The input below:

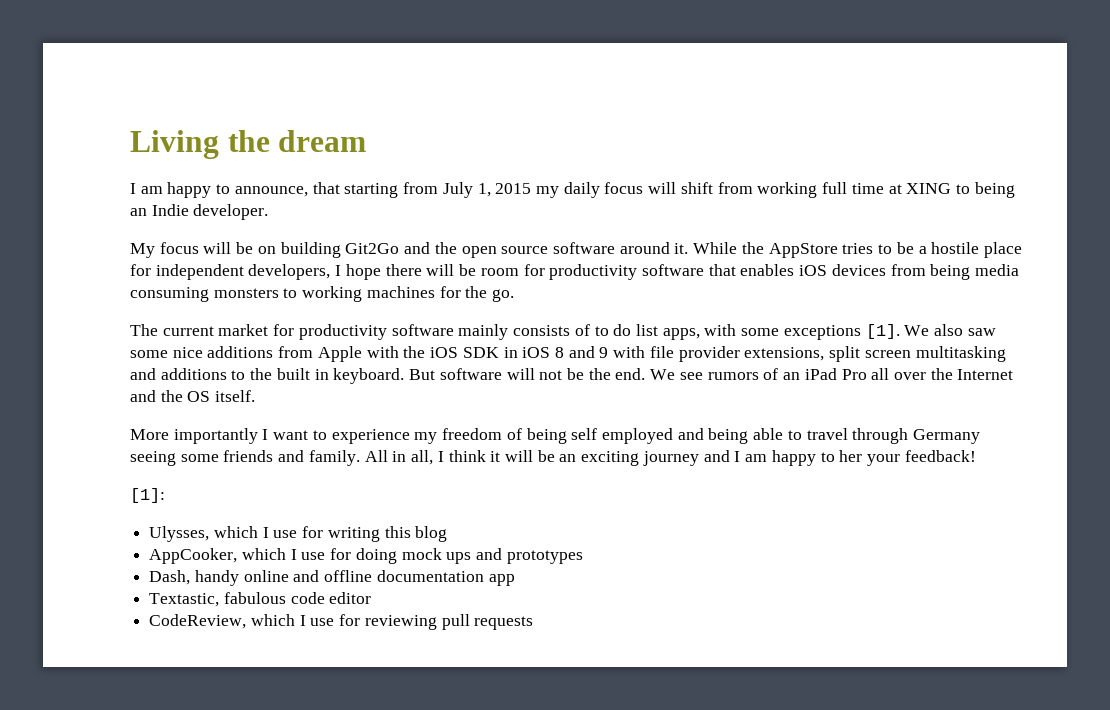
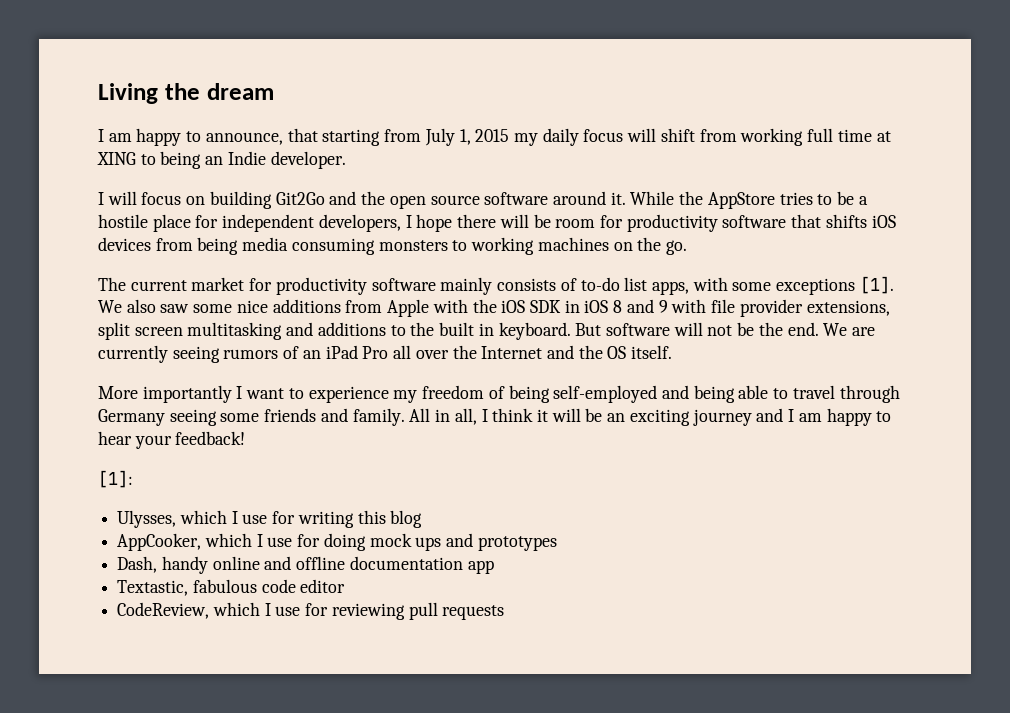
[130,242,254,258] My focus will be -> [98,191,182,205] I will focus
[740,264,795,276] enables -> [825,214,867,228] shifts
[439,286,461,298] for -> [613,242,633,251] on
[594,324,632,336] to do -> [580,277,620,291] to-do
[679,372,703,380] see -> [852,327,876,336] [98,345,220,363] are currently seeing
[571,428,673,444] self employed -> [553,385,658,403] self-employed
[839,450,863,462] her -> [98,431,132,445] hear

End of The input.

→ **Problem requirements**: Keep only the lines from the one containing "[679,372,703,380] see ->" through the final line of the records, and transcribe them exactly.

→ **Task solution**:
[679,372,703,380] see -> [852,327,876,336] [98,345,220,363] are currently seeing
[571,428,673,444] self employed -> [553,385,658,403] self-employed
[839,450,863,462] her -> [98,431,132,445] hear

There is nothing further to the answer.